There are a number of admirable qualities one could use when describing the Encyclopaedia Britannica, but ‘pocket-sized’ probably wouldn’t be one of them.
That was up until now, as the eminent encyclopaedia has announced that it will discontinue its 244 year history with the printed format and focus instead on its digital future; culminating in the release of the Encyclopaedia Britannica mobile app.
The encyclopaedia’s longevity is testament to the esteem in which the work is held around the world, with bound volumes of the almanac adorning bookshelves everywhere. But in the age of digitalization, the Encyclopaedia Britannica, like everything else has had to move with times and use new medium to entice new audiences. Selling mobile apps of their world-renowned fact-catalogue is the latest step in Britannica’s modernisation.

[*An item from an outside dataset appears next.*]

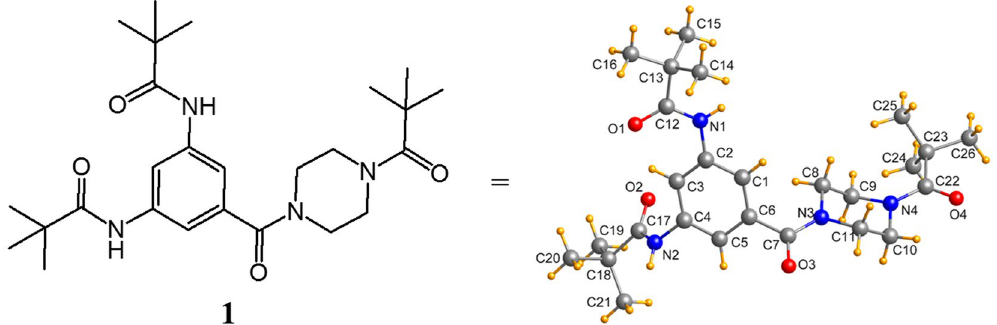
Figure 5. The molecular structure and conformation of 1 in the studied crystal.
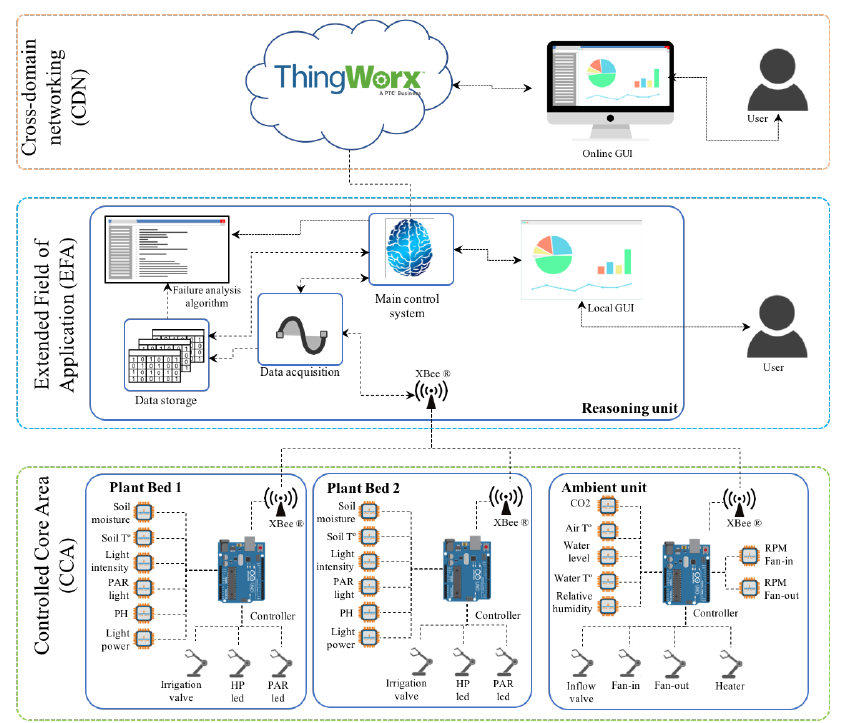
Figure 9. Architecture of the testbed.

The app itself will be free, although consumers will have to pay for full access to the encyclopaedia including all its links and resources. The first 100 words of every article will be made available for no charge, so if you’re after a fleeting glimpse into the theory of evolution or quantum mechanics; then you’re in luck, if, however, you’re after a bit more depth, you will have to stump up for the full versions of each entry.
The naysayers will bellow from the rooftops that sites such as Wikipedia are free and offer the same breadth of information as the Encyclopaedia Britannica. In riposte, fans of the encyclopaedia will point to the unchecked inaccuracies of Wikipedia which has spoiled many a promising homework assignment. Expertly curated content comes at a price, it would seem.